Sri Lanka has been crowned as one of the worst places in the world for media freedom, with a steadily increasing total of 50 documented abductions on journalists and 11 deaths during the past four years alone. Threats and intimidation of media professionals are legion. Despite hollow claims by the government that ‘investigations are underway,’ not a single arrest and prosecution has resulted in any case related to these attacks. The proof of tacit government approval cannot be stronger. No longer is the usual lip service even paid by government ministers in support of media freedom and independence. On the contrary, apparently not satisfied with the increasing violence against both individuals and institutions related to the media, the government seems to want anti-democratic regulations and legal provisions to further gag the press. 

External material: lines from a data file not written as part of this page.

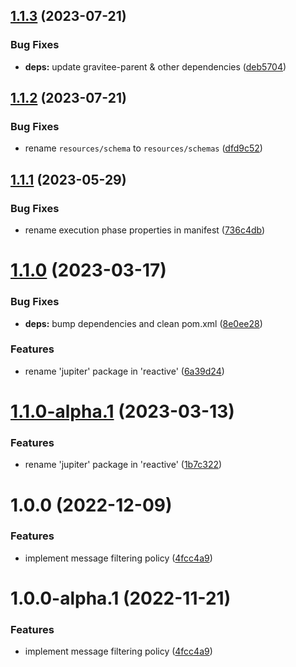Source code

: ## [1.1.3](https://github.com/gravitee-io/gravitee-policy-message-filtering/compare/1.1.2...1.1.3) (2023-07-21)


### Bug Fixes

* **deps:** update gravitee-parent & other dependencies ([deb5704](https://github.com/gravitee-io/gravitee-policy-message-filtering/commit/deb570422046c3e5f7885648abebd33ba9d1db93))

## [1.1.2](https://github.com/gravitee-io/gravitee-policy-message-filtering/compare/1.1.1...1.1.2) (2023-07-21)


### Bug Fixes

* rename `resources/schema` to `resources/schemas` ([dfd9c52](https://github.com/gravitee-io/gravitee-policy-message-filtering/commit/dfd9c523535a68df19b3be6137536f73da588dbd))

## [1.1.1](https://github.com/gravitee-io/gravitee-policy-message-filtering/compare/1.1.0...1.1.1) (2023-05-29)


### Bug Fixes

* rename execution phase properties in manifest ([736c4db](https://github.com/gravitee-io/gravitee-policy-message-filtering/commit/736c4db1410a190d07ad5ff0e50334c99a89105c))

# [1.1.0](https://github.com/gravitee-io/gravitee-policy-message-filtering/compare/1.0.0...1.1.0) (2023-03-17)


### Bug Fixes

* **deps:** bump dependencies and clean pom.xml ([8e0ee28](https://github.com/gravitee-io/gravitee-policy-message-filtering/commit/8e0ee287aa7f3c72885ac0d4c247758bfa244e4f))


### Features

* rename 'jupiter' package in 'reactive' ([6a39d24](https://github.com/gravitee-io/gravitee-policy-message-filtering/commit/6a39d248220fbb82c661dd9f462614c8fea5ed33))

# [1.1.0-alpha.1](https://github.com/gravitee-io/gravitee-policy-message-filtering/compare/1.0.0...1.1.0-alpha.1) (2023-03-13)


### Features

* rename 'jupiter' package in 'reactive' ([1b7c322](https://github.com/gravitee-io/gravitee-policy-message-filtering/commit/1b7c3227383edc5dc122a6dd6ef9923b10fecfbc))

# 1.0.0 (2022-12-09)


### Features

* implement message filtering policy ([4fcc4a9](https://github.com/gravitee-io/gravitee-policy-message-filtering/commit/4fcc4a97f9783576c52958853d66df43015d8845))

# 1.0.0-alpha.1 (2022-11-21)


### Features

* implement message filtering policy ([4fcc4a9](https://github.com/gravitee-io/gravitee-policy-message-filtering/commit/4fcc4a97f9783576c52958853d66df43015d8845))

The recent decision to revive the Press Council is a case in point. Previous regimes have not invoked this draconian legislation at times which, arguably, had greater justification in terms of national security. Now, when we are told ad nauseam, that the country is freed from terror and war, now when we should be looking to collectively rebuild and rehabilitate all that was lost due to the protracted conflict, this is the worst possible time to introduce fear and censorship to the mass media. 

In short, there has never been a time less appropriate to do so, or a political conjuncture with less justification for any form of curtailment of the freedom of expression and the right to information. “National Security” is no longer under threat, we are no longer waging a bloody war against terrorism, and yet the government seeks precisely this moment when there should be the greatest possible openness and accountability, the highest levels of transparency and unfettered public dialogue, to muzzle and constrain the public’s right to know and to participate in decisions about its future.

The bogey of support for the LTTE is invoked with predictable regularity to pre-empt any form of constructive criticism and to ensure servility. The most recent instance of the arrest of an astrologer because his predictions were anti-government underlines the ridiculous extents that this regime is willing to go to in order to stifle what it perceives as threats to its hegemony.

This, then, is a crucial last chance for the government to establish its bona fides as well as to lead this country out of catastrophe to democratic development. To this end President Rajapakse and his party must ensure the prosecution of those who have taken the law into their hands and committed heinous crimes against journalists. They must send a clear and unequivocal message that a new climate of openness and transparency is being ushered in. This should involve holding their own leaders and supporters accountable for their brutal and blatant physical attacks against the media. This is the minimal proof of the government’s good intentions, and if none of this happens, the state’s failure to rise above petty rent-seeking and cheap rhetoric may well lead to Sri Lanka remaining a failed state.